15.10.08

E o vencedor é...

O que é que o cidadão comum entende sobre esta crise financeira, se é que entende alguma coisa?

O que ele constata é que uma cáfila de financeiros se apropriou do dinheiro das pessoas por meios fraudulentos um pouco por todo o mundo com a cumplicidade de quem era suposto velar pelos nossos interesses. Para cúmulo, os políticos mobilizam-se agora para indemnizá-los, enchendo-lhes os bolsos com o produto dos impostos pagos pelos pobres cidadãos.

O problema é que isto, sendo meio mentira, também é meio verdade.

De modo que a força mais poderosa nos próximos tempos será o ressentimento dos de baixo contra os de cima, dos espoliados contra os poderosos, dos justos contra os pecadores.

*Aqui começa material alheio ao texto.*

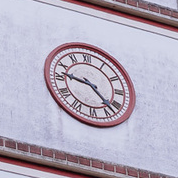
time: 9:22
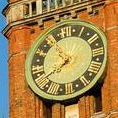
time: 7:37
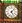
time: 5:07
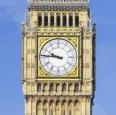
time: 9:45
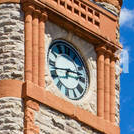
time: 2:42
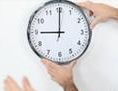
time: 9:00
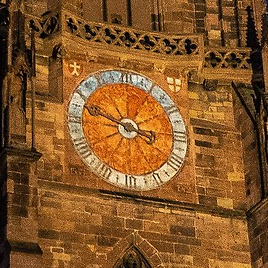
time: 3:48
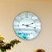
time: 2:18
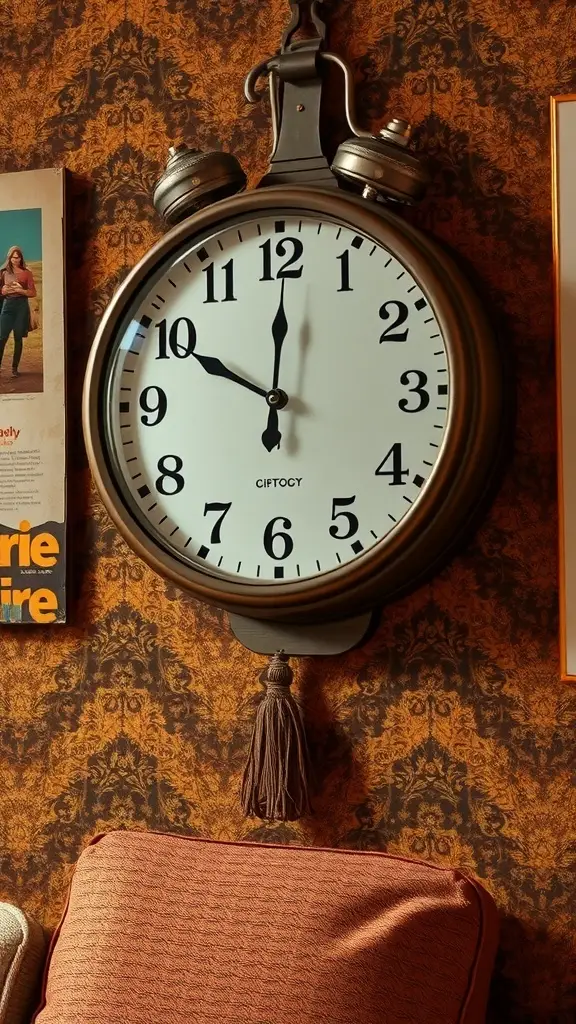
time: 10:00
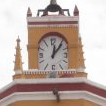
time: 12:06
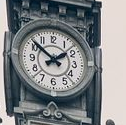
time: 1:51
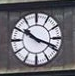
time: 10:18
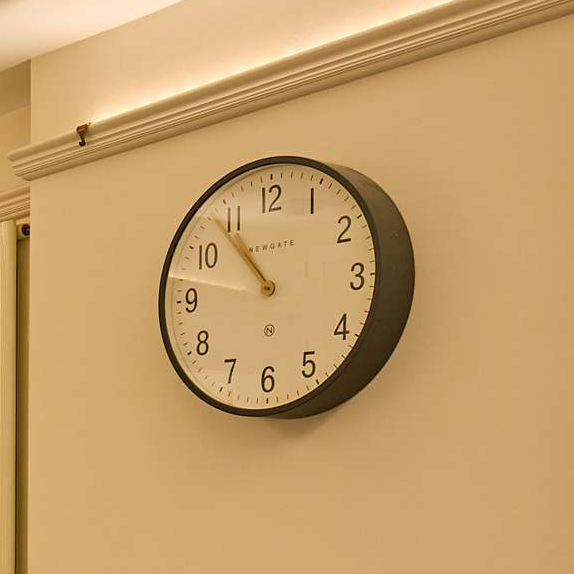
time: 10:53
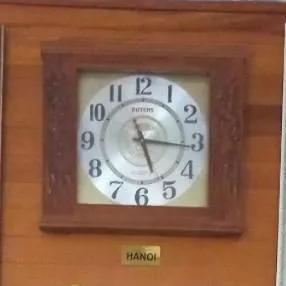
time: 5:15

À derrocada do capitalismo negocista não se seguirá o triunfo esplendoroso das virtudes socialistas, mas o ódio indiscriminado contra o dinheiro, o poder e o privilégio. Numa palavra, o terreno é mais propício do que nunca ao avanço do populismo, que é a força real que ao longo dos últimos anos tem vindo a germinar, soprada pelo desvario dos mass media e, em particular, da televisão.

Quando uma crise destas proporções estala, não surgem por milagre novas soluções para os problemas. Só pode ganhar apoio popular aquilo que já existe, e o que existe é o geral declínio da democracia liberal, ameaçada por inimigos que há longo tempo aguardavam esta oportunidade.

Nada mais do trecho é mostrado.